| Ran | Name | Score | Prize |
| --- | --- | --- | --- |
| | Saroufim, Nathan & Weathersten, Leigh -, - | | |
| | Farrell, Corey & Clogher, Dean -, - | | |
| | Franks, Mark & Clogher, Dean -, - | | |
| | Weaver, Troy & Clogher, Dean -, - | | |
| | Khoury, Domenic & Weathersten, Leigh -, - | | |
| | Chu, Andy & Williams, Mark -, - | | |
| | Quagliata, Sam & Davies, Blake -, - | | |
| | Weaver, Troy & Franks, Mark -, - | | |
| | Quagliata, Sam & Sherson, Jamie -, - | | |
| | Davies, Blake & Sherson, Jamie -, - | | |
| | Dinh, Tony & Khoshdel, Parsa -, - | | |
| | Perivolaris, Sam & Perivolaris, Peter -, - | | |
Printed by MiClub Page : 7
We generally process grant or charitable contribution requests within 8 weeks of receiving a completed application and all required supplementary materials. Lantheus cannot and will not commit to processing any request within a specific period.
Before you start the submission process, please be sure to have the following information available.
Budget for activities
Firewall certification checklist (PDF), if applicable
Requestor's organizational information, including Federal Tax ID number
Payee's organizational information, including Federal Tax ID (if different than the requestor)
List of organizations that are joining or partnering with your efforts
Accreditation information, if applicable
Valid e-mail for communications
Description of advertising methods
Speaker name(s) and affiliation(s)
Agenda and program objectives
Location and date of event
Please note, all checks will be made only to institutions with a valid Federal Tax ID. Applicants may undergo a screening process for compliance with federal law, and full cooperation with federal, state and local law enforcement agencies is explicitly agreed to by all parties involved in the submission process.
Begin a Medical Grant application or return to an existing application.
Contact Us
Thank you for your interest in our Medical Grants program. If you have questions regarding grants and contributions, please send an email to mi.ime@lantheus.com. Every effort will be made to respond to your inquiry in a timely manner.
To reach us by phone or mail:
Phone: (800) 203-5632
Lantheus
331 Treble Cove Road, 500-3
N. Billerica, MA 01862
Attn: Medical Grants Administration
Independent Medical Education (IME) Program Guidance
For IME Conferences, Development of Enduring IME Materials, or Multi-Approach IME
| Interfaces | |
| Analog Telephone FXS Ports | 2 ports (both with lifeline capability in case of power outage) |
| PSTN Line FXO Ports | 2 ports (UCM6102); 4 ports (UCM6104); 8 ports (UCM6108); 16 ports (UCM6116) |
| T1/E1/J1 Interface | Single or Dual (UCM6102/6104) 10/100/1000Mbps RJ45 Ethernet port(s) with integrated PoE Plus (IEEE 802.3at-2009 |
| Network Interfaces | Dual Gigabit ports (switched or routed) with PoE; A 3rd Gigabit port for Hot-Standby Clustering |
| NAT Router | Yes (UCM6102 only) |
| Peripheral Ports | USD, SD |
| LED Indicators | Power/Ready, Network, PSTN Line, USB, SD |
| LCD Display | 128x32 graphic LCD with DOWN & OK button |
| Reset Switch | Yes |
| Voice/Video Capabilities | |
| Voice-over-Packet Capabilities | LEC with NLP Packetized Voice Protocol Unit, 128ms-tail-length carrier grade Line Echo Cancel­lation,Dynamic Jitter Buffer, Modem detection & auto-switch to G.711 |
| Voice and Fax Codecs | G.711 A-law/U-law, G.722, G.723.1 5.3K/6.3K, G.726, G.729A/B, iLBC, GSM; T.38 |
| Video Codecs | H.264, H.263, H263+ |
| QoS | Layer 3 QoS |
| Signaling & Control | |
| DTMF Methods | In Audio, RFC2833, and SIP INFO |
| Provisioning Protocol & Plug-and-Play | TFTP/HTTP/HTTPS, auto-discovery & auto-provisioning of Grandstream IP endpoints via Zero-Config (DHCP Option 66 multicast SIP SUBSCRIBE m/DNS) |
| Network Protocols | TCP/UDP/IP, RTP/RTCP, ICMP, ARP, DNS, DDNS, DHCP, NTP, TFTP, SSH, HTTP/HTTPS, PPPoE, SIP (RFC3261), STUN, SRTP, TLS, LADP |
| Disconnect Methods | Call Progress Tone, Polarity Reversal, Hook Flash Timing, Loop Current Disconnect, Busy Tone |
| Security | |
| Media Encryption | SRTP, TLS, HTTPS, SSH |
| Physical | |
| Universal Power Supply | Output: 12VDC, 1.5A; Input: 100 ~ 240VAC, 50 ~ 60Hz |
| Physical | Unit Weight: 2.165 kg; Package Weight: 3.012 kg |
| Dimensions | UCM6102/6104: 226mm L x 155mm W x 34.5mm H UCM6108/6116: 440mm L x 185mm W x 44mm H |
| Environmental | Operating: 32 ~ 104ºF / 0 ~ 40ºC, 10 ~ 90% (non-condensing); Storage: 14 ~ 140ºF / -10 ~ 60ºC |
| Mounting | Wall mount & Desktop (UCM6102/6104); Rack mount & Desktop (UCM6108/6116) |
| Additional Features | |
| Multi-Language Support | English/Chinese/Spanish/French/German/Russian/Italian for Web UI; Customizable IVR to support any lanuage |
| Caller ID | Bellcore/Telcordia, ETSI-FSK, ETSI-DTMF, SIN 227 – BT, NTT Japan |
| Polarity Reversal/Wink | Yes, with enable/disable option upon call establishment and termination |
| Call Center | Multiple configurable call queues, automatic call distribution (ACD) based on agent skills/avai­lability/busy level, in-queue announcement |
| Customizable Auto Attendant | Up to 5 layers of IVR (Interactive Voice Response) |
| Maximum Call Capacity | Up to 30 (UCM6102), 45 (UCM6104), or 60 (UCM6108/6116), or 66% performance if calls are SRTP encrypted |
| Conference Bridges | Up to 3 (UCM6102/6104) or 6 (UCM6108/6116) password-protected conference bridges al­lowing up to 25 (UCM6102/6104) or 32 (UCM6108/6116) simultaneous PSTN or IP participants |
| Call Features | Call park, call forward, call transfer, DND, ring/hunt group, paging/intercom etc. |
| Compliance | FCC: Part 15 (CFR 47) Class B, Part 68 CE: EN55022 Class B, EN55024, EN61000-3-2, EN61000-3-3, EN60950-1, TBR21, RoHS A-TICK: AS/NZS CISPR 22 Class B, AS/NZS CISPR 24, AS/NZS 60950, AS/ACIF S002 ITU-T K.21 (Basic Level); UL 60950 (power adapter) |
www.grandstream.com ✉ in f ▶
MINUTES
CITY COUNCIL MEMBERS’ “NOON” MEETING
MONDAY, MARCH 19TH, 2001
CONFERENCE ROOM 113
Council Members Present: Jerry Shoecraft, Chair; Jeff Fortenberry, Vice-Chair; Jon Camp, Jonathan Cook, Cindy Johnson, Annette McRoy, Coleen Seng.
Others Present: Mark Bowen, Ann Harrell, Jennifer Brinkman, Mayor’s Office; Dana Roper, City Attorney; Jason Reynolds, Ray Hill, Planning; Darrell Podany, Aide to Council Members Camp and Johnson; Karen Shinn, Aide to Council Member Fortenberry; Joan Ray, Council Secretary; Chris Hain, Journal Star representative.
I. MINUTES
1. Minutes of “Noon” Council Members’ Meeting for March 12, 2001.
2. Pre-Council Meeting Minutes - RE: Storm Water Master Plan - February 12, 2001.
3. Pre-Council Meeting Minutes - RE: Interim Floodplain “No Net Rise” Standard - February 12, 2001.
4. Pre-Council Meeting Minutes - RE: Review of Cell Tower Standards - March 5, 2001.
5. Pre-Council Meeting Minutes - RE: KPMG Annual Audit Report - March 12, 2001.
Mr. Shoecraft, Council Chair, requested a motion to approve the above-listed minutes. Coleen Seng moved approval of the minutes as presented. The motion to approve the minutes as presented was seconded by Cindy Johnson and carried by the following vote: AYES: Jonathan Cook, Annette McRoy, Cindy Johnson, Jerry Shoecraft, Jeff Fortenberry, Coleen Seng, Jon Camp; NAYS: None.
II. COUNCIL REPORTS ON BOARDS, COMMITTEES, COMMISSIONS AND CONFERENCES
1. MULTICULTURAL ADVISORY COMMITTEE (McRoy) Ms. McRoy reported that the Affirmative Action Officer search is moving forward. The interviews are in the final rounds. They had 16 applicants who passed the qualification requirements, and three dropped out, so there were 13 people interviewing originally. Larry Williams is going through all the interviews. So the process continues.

Work item
With the line holding "We generally process" as the first and the line holding "Attn: Medical Grants Administration" as the last, set down that range of the entries above exactly, and nothing else.

Answer area
We generally process grant or charitable contribution requests within 8 weeks of receiving a completed application and all required supplementary materials. Lantheus cannot and will not commit to processing any request within a specific period.
Before you start the submission process, please be sure to have the following information available.
Budget for activities
Firewall certification checklist (PDF), if applicable
Requestor's organizational information, including Federal Tax ID number
Payee's organizational information, including Federal Tax ID (if different than the requestor)
List of organizations that are joining or partnering with your efforts
Accreditation information, if applicable
Valid e-mail for communications
Description of advertising methods
Speaker name(s) and affiliation(s)
Agenda and program objectives
Location and date of event
Please note, all checks will be made only to institutions with a valid Federal Tax ID. Applicants may undergo a screening process for compliance with federal law, and full cooperation with federal, state and local law enforcement agencies is explicitly agreed to by all parties involved in the submission process.
Begin a Medical Grant application or return to an existing application.
Contact Us
Thank you for your interest in our Medical Grants program. If you have questions regarding grants and contributions, please send an email to mi.ime@lantheus.com. Every effort will be made to respond to your inquiry in a timely manner.
To reach us by phone or mail:
Phone: (800) 203-5632
Lantheus
331 Treble Cove Road, 500-3
N. Billerica, MA 01862
Attn: Medical Grants Administration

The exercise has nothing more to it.